Image provenant de la vidéo disponible sur YouTube du morceau I Dreamt About Silence de l’album Beautiful case de Cuushe.

En écoutant cette musique, je réalise qu’il y a vraiment beaucoup de belles choses dans le paysage musical japonais, mais il faut aller ailleurs que dans le mainstream pour les trouver. Le Japon musical mainstream est très doué pour répéter des formules jusqu’à l’écœurement ou pour aplanir tout ce qui dépasse pour ne garder à la surface que ce qui peut être réutilisé à des fins commerciales, que ça soit pour illustrer des publicités ou des séries télévisées dramatiques (aux deux sens du terme). Certains artistes désormais mainstream comme Sheena Ringo en ont abusé ces derniers temps, au point qu’on ne sait plus si le morceau est une commande pure d’une agence publicitaire avec placement produit ou une véritable œuvre artistique. J’aime beaucoup Suiyoubi no Campanella (Wednesday Campanella), mais un des morceaux assez récents intitulé Gala promouvant une marque d’alcool pétillant m’a fait douter de l’authenticité artistique du groupe au point où je n’ai plus eu du tout l’envie de m’investir dans l’écoute de leur dernier album Galapagos.

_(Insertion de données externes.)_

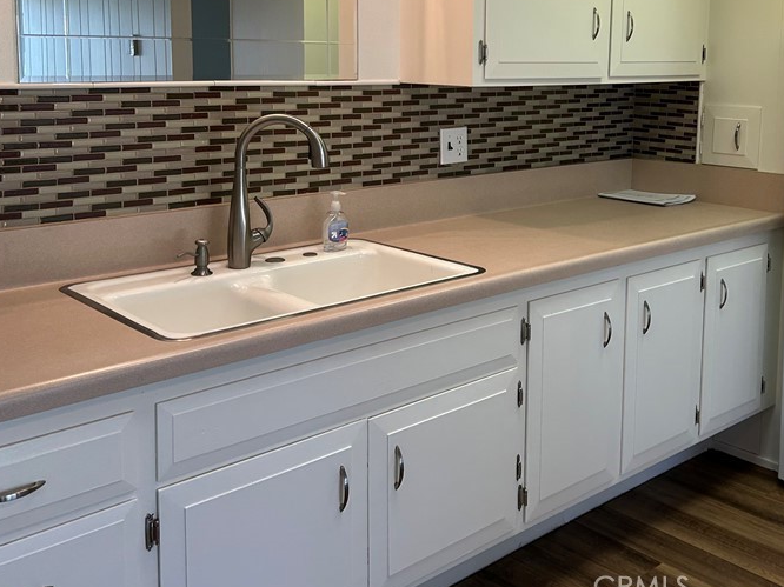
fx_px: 906
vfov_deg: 35.2
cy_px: 152
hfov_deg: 46.6
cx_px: 457
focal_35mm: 40
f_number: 1.5
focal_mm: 5.7
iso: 100
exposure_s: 1/120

Et pourtant, j’avais beaucoup aimé et ai beaucoup écouté tous les albums précédents. Wednesday Campanella a en quelque sorte perdu son pétillant (son « spark ») depuis ce morceau là. Même la collaboration internationale avec Chvrches sur le morceau Out of my head me paraît sans envergure, sans l’originalité qu’on connaissait de Wednesday Campanella. Je ne déteste pas le côté ultra-pop de Chvrches, mais pour ce morceau, c’est malheureusement sans aucune originalité sonore et la vidéo façon manga est d’un convenu des plus ennuyeux. Je me tourne désormais de plus en plus vers la musique indépendante qui m’offre beaucoup plus de satisfaction sonore.